EXERCISE MATERIAL —

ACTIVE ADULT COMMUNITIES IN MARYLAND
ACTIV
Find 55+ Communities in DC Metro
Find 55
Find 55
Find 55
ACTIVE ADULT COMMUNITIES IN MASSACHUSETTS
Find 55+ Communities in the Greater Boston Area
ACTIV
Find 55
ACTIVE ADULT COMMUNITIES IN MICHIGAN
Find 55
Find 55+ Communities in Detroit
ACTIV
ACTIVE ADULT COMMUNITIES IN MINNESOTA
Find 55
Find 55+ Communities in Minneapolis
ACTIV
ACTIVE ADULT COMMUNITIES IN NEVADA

TASK INSTRUCTIONS — Each entry above is to be set down again in exactly the same words.

EXERCISE ANSWER —
ACTIVE ADULT COMMUNITIES IN MARYLAND
ACTIV
Find 55+ Communities in DC Metro
Find 55
Find 55
Find 55
ACTIVE ADULT COMMUNITIES IN MASSACHUSETTS
Find 55+ Communities in the Greater Boston Area
ACTIV
Find 55
ACTIVE ADULT COMMUNITIES IN MICHIGAN
Find 55
Find 55+ Communities in Detroit
ACTIV
ACTIVE ADULT COMMUNITIES IN MINNESOTA
Find 55
Find 55+ Communities in Minneapolis
ACTIV
ACTIVE ADULT COMMUNITIES IN NEVADA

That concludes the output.